[Opening Data to examine section]

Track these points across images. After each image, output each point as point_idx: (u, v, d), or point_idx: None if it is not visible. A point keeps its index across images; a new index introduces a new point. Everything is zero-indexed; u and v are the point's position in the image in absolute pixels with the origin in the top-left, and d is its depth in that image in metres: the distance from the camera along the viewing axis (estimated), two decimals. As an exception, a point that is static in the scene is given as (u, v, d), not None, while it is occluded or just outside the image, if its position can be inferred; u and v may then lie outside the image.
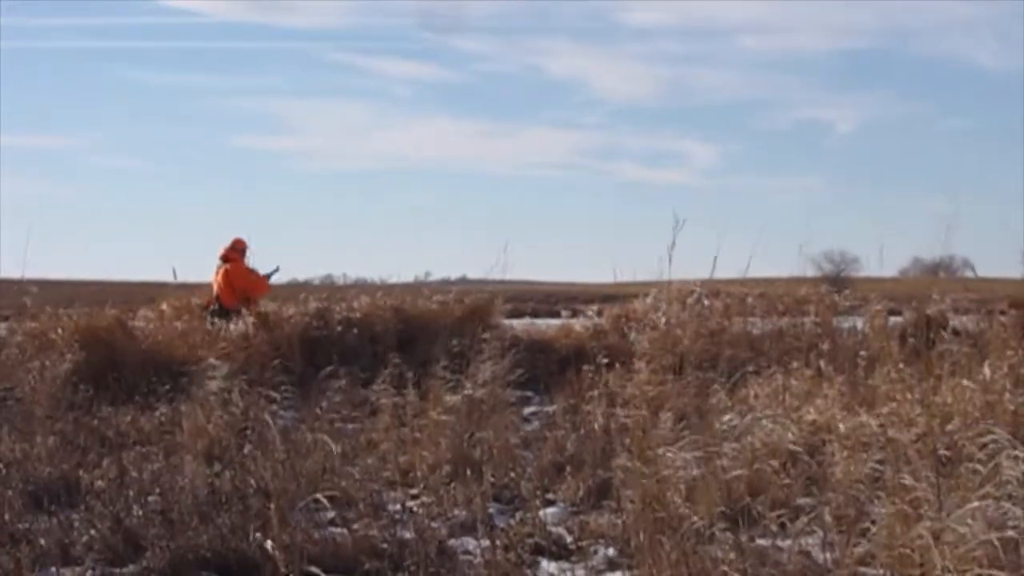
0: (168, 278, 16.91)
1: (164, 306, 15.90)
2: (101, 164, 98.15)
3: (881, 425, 8.08)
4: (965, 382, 9.26)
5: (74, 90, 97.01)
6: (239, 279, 16.18)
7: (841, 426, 8.32)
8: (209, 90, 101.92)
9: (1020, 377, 9.33)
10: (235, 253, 16.52)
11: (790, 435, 8.13)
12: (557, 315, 16.42)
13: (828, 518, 6.45)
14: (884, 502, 6.33)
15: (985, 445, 7.00)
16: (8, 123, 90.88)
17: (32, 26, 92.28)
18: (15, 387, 11.55)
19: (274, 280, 16.78)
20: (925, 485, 6.02)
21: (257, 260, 16.82)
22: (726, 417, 8.78)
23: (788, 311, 14.16)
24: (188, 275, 17.11)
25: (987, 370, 9.47)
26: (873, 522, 6.16)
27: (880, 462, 7.27)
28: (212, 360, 12.06)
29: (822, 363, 10.78)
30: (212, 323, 14.73)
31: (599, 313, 15.23)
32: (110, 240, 66.98)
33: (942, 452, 6.90)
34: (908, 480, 6.17)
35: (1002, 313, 12.33)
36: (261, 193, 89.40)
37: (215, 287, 16.33)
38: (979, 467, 6.42)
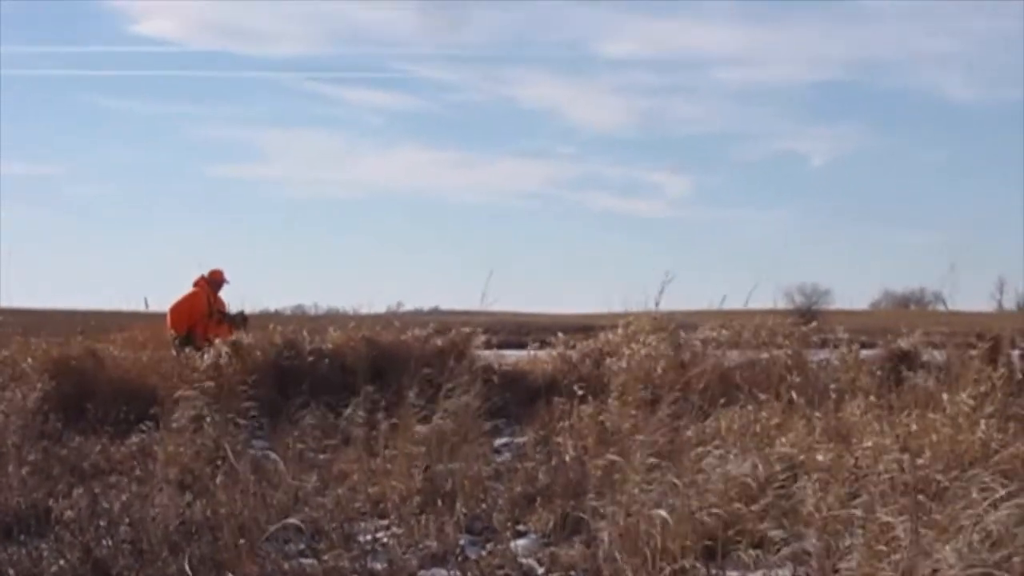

[Closing Data to examine section]

Leave the images out and print each entry exactly.

Track these points across images. After each image, output each point as point_idx: (u, v, d), or point_idx: None if it is not visible. A point keeps its index across images; a new index introduces a new point. Everything is zero-indexed; u and v are the point's position in the image in absolute pixels with the origin in the top-left, and d is its depth in that image in metres: the distance from the camera along the viewing axis (estimated), two decimals. As an exception, a point that is static in the scene is given as (u, v, d), not None, while it is occluded or just outside the image, if its position can be inferred; u and v may then lie outside the image.
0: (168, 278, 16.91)
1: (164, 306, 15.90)
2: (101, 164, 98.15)
3: (881, 425, 8.08)
4: (965, 382, 9.26)
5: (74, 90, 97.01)
6: (239, 279, 16.18)
7: (841, 426, 8.32)
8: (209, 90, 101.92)
9: (1020, 377, 9.33)
10: (235, 253, 16.52)
11: (790, 435, 8.13)
12: (557, 315, 16.42)
13: (828, 518, 6.45)
14: (884, 502, 6.33)
15: (985, 445, 7.00)
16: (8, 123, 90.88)
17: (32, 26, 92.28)
18: (15, 387, 11.55)
19: (274, 280, 16.78)
20: (925, 485, 6.02)
21: (257, 260, 16.82)
22: (726, 417, 8.78)
23: (788, 311, 14.16)
24: (188, 275, 17.11)
25: (987, 370, 9.47)
26: (873, 522, 6.16)
27: (880, 462, 7.27)
28: (212, 360, 12.06)
29: (822, 363, 10.78)
30: (212, 323, 14.73)
31: (599, 313, 15.23)
32: (110, 240, 66.98)
33: (942, 452, 6.90)
34: (908, 480, 6.17)
35: (1002, 313, 12.33)
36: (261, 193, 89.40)
37: (215, 287, 16.33)
38: (979, 467, 6.42)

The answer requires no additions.